I'm for the removal of sovereign monetary policy. Sound money is the foundation of all
sustainable growth, and is not compatible with political manipulation of the money supply. In my opinion, central banks now play a role as
central speculators who base government policy (monetary policy that has a direct effect on the market) in part on their forward-looking projections of what they think the market will require in the future in terms of liquidity and in part on their
unknown political objectives that are absolutely secret and not subject to democratic review in any way whatsoever. Every bad decision made at the Fed is enormously costly, and there is absolutely no way of knowing how or why they are made. The government (or secret quasi-governmental institutions) shouldn't be in the business of creating money based on speculation about what the market will require in the unkown future or what they think may or may not be good for the country, their friends or themselves. It's just a bad idea that inevitably leads to severe contractions, or "business cycles", that in my opinion limit long-term growth (others see these cycles of extreme growth and contraction as natural). IMO it's the capitalist equivalent of 5-year plans... a subtle version of the central planning and market intervention that these economists otherwise profess to loathe so much. Once they get a taste of power they sure change their tune.
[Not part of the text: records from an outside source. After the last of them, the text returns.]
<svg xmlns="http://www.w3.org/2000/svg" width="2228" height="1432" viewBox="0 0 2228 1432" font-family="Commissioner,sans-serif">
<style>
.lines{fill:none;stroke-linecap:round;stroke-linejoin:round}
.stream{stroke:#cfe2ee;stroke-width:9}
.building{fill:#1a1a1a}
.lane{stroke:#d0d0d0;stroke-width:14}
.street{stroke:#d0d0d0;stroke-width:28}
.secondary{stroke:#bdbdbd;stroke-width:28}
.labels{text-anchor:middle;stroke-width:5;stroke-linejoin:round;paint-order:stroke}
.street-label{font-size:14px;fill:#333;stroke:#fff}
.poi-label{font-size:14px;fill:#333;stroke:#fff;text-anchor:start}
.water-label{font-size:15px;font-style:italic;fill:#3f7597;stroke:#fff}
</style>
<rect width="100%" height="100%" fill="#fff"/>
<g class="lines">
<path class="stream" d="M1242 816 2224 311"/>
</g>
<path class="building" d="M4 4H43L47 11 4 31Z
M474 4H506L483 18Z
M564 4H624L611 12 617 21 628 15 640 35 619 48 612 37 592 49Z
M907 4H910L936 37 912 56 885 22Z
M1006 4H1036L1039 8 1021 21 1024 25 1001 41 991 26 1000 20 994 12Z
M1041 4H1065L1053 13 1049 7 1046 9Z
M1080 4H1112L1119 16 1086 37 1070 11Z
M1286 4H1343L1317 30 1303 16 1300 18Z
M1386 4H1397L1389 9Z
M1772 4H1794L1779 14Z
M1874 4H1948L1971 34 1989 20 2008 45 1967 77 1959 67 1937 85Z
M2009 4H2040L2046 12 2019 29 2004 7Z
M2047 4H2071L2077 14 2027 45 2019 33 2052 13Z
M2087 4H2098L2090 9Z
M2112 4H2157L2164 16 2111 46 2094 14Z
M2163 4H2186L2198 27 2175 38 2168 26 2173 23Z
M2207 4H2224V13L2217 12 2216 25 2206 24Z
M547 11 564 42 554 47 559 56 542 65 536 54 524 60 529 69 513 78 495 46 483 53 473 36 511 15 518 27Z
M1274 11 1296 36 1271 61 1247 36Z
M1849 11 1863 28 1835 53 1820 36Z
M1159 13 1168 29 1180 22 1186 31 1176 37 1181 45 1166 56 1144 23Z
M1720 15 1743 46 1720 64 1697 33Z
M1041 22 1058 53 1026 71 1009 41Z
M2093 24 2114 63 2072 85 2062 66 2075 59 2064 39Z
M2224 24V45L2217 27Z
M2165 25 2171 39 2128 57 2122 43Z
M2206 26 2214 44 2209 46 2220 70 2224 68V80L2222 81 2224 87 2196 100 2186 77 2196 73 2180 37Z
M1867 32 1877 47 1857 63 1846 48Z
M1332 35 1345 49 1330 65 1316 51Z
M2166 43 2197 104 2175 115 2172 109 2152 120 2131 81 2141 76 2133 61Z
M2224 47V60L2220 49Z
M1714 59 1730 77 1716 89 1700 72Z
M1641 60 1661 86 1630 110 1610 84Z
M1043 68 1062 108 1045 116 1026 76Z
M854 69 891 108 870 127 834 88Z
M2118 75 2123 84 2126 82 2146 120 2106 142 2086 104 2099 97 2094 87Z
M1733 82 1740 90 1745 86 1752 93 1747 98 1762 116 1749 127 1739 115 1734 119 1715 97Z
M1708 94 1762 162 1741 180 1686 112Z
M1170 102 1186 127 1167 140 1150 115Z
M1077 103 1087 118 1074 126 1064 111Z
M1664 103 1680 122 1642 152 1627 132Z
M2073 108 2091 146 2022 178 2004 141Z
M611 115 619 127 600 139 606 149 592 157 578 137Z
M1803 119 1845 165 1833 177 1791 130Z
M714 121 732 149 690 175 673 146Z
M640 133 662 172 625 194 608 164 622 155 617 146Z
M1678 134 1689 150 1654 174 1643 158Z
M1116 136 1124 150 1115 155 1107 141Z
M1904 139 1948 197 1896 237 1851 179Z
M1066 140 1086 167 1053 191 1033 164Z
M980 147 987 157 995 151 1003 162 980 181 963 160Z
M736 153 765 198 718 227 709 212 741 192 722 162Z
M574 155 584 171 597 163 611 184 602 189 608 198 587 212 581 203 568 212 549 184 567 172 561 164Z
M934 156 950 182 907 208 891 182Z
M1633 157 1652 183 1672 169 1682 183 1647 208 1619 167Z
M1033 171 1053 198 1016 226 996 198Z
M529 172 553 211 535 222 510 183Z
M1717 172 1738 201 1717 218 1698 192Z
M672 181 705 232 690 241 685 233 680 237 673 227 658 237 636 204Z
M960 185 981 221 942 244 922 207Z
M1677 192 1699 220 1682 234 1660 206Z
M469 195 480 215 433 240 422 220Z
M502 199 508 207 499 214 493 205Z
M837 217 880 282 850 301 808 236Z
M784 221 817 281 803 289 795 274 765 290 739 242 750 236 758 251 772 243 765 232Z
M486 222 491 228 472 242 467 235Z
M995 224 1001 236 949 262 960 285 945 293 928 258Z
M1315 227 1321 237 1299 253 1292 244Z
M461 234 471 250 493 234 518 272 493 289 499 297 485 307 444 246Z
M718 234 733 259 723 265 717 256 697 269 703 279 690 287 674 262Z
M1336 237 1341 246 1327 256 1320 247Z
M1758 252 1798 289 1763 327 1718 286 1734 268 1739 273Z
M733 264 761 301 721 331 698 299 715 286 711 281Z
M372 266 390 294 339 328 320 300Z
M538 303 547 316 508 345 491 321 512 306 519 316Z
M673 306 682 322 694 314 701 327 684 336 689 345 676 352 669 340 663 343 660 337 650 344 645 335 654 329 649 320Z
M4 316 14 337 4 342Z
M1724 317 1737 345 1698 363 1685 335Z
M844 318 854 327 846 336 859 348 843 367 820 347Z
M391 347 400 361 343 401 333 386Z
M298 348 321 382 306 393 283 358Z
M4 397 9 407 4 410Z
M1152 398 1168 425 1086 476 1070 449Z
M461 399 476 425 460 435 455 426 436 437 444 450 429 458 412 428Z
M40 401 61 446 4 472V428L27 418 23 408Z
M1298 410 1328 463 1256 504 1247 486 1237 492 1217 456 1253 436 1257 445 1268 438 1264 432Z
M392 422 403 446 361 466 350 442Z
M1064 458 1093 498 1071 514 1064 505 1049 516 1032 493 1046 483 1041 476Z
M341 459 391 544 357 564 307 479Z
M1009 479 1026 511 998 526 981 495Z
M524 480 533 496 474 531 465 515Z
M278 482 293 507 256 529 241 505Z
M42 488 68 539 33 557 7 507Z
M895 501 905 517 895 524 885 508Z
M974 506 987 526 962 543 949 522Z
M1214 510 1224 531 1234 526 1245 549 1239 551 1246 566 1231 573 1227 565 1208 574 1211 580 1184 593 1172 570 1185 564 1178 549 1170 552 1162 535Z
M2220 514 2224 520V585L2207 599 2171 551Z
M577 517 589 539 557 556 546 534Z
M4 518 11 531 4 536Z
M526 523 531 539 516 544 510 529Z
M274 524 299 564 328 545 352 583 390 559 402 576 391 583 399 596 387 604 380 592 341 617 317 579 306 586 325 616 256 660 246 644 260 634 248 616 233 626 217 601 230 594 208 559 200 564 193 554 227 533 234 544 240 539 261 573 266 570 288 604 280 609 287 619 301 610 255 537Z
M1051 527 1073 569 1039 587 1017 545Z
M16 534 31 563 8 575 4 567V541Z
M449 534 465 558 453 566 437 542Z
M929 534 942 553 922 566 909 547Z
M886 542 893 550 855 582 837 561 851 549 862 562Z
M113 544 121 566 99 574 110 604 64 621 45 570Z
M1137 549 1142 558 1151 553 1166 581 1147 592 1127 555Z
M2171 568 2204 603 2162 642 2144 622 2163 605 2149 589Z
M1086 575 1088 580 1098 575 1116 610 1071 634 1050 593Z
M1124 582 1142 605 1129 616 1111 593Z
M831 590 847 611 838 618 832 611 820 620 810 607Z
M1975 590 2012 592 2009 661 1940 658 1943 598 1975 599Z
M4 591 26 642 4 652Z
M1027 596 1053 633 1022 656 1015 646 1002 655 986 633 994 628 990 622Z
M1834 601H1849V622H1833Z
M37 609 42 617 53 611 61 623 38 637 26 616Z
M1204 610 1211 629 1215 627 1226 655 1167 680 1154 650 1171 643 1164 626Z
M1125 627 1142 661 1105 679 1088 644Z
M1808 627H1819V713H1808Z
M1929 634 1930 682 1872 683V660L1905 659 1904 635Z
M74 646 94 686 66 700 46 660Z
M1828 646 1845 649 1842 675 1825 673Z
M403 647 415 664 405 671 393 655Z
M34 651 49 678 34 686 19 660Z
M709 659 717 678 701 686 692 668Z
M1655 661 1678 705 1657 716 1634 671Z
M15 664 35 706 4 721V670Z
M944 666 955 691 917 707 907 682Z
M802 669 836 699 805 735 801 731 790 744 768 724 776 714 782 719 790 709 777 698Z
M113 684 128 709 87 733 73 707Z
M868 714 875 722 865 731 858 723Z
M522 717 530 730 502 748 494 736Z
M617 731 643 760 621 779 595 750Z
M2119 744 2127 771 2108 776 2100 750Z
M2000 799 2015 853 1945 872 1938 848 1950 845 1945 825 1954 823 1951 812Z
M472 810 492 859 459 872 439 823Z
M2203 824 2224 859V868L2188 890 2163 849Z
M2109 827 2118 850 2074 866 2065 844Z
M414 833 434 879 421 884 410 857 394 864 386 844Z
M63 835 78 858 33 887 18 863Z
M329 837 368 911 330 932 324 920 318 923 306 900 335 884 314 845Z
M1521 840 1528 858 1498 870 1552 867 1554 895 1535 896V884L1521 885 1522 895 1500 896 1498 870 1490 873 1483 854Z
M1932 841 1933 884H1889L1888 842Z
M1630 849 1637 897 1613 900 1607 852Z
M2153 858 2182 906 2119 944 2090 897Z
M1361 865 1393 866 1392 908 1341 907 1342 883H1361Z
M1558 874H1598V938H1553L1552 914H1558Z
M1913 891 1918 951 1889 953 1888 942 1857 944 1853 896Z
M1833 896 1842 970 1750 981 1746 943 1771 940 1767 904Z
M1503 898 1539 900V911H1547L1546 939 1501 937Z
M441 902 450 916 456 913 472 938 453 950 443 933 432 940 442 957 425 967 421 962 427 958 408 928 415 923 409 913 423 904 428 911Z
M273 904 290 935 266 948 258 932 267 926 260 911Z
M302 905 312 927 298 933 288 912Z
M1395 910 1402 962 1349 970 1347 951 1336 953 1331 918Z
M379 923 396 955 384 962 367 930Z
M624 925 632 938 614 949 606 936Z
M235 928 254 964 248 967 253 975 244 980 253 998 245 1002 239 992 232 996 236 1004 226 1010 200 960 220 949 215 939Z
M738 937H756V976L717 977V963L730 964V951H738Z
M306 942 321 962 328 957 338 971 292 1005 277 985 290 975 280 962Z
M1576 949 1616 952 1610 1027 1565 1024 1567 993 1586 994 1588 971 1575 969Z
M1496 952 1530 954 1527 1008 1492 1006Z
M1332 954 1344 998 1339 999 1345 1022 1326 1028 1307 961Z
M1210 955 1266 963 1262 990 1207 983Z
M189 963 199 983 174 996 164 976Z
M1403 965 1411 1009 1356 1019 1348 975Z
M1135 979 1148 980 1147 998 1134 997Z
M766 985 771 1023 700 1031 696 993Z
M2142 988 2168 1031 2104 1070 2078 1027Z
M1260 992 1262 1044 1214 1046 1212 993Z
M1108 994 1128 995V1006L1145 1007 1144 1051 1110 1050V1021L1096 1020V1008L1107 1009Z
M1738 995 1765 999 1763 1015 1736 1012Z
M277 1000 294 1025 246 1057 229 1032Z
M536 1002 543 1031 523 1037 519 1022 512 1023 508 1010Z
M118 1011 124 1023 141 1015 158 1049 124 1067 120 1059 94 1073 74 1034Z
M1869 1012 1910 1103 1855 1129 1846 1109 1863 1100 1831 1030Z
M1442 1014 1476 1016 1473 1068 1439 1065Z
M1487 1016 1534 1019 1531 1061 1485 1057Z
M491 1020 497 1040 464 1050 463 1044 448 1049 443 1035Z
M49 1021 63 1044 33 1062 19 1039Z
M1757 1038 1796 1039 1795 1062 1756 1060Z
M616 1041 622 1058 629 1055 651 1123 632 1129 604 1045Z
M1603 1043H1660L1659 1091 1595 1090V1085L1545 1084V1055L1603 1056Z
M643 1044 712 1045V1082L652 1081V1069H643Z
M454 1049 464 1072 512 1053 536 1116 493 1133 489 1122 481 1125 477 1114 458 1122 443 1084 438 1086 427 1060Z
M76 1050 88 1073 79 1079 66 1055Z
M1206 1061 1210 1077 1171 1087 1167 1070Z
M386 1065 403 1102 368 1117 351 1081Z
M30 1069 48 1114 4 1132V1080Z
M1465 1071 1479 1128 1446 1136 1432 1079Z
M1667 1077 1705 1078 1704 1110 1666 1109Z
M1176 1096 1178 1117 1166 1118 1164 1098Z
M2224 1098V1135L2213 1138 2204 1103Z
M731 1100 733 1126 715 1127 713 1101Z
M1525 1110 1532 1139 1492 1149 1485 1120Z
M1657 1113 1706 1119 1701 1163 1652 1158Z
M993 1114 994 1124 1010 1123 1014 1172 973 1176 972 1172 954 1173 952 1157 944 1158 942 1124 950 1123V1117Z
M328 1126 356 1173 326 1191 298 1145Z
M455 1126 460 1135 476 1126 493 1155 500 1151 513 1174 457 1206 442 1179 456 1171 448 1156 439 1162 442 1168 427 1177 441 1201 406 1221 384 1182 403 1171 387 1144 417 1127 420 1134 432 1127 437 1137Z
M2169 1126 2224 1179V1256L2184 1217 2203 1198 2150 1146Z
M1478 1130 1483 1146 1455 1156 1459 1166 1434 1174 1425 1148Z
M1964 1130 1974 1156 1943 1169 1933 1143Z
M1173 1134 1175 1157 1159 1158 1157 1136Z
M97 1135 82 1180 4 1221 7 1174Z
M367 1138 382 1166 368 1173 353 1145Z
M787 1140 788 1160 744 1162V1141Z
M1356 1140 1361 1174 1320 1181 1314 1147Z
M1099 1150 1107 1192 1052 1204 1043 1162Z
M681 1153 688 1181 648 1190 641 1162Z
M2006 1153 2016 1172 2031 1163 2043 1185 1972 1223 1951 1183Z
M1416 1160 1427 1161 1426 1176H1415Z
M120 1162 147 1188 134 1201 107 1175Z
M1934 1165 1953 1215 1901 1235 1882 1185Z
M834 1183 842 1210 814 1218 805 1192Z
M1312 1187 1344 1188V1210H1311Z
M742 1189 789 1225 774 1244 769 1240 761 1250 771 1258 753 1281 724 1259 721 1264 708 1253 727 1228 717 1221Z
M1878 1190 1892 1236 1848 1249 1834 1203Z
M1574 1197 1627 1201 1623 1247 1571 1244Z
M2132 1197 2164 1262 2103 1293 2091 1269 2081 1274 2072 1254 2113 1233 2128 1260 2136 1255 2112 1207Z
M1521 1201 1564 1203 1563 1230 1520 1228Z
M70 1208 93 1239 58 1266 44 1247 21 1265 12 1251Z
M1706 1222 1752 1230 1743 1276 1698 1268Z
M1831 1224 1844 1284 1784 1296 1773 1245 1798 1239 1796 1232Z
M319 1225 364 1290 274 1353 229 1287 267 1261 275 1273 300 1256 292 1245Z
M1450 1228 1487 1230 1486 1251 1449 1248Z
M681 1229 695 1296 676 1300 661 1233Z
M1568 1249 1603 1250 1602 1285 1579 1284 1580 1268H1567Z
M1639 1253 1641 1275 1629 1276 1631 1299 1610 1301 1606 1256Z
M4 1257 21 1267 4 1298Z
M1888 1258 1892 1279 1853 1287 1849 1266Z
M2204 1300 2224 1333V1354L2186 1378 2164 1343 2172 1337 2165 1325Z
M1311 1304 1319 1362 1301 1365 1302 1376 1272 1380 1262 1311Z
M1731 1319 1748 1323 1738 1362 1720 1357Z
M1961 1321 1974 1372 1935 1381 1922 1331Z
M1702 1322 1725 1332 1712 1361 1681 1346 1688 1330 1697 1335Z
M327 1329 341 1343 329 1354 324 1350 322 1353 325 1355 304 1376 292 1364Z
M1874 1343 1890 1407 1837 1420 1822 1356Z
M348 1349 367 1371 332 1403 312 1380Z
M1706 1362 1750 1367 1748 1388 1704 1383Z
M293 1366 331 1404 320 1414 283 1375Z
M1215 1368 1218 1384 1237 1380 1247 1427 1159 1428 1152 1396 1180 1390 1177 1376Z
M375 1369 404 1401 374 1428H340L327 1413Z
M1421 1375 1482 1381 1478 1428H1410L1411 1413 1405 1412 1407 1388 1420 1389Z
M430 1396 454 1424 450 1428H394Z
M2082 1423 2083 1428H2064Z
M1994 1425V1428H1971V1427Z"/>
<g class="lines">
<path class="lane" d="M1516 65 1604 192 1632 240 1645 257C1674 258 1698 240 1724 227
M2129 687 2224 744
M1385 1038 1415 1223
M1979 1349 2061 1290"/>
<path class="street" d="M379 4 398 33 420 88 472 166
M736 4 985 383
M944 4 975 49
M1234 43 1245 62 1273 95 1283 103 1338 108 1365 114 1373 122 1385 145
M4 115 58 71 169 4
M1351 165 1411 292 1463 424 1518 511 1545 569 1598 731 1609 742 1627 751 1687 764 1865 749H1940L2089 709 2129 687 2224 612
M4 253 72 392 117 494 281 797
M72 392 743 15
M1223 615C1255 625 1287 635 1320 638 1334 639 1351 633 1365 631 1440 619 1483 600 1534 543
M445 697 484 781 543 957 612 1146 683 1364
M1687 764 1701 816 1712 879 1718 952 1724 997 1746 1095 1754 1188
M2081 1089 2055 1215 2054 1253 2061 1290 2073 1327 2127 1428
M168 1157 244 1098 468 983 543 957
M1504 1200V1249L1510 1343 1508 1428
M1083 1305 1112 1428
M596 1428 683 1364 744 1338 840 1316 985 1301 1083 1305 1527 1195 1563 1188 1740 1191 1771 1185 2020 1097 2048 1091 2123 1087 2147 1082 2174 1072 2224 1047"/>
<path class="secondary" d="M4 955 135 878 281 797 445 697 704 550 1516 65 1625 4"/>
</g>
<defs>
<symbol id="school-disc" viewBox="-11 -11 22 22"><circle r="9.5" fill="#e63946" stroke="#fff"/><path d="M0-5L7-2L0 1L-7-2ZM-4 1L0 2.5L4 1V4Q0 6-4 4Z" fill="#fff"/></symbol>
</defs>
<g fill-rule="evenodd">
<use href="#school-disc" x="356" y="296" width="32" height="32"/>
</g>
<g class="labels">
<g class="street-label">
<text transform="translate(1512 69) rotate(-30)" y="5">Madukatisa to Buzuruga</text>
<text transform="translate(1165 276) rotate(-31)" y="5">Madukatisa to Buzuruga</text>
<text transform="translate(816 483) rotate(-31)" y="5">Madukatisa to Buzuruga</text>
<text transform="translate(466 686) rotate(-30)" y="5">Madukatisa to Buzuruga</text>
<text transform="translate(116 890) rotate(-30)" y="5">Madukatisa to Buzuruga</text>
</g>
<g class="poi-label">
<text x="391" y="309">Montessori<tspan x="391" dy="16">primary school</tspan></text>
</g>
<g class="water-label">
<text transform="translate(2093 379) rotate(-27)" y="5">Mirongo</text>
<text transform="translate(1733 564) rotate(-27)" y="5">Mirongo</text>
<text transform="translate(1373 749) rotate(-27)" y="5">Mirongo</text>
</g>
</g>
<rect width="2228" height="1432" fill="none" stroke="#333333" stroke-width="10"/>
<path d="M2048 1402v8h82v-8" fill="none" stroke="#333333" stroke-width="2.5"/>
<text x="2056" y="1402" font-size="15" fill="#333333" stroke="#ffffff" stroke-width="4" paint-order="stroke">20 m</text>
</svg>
I'm not for absolute free markets, but in my opinion meddling with currency is the absolute worst form of interventionism. Its absolutely corrupting influence on all levels of society has been well documented by many thinkers over the years, particularily early Americans. "Sound currency" was once something that people thought was worth fighting for, or at least arguing over. As many warned, lack of sound currency has turned a country built on the protestant work ethic of work & save into a crass culture of borrow & spend, cheered on by its leaders... consumer confidence indexes and all that nonsense. No matter how they try to spin it, borrowing and spending cannot create wealth, only the temporary appearance of it - both on the large and small scale.
I don't think it'd be a good idea to go back to gold standard, rather it is monetary policy that needs reforming, drastically. The ability of the banks to print money and our economy being established on debt-based money is something I find equal parts baffling and unjustifiable.
I think the things you identify as debt based financing, or fractional banking, are part and parcel of of any form of central banking with floating currencies. That is how the government regulates money supply. To my knowledge, which is far from complete, the gold standard is the only viable alternative. In my opinion, most of the severe economic problems of the 20th century were caused by excessive lending and expansion of the money supply followed by severe market correction. I see the gold standard as a useful check against this tendency of politicians and bankers to over-spend and over-lend mass amounts of money that a) don't belong to them, and b) shouldn't even exist in an efficient economy. The unitas might be another solution, or an even bigger can of worms.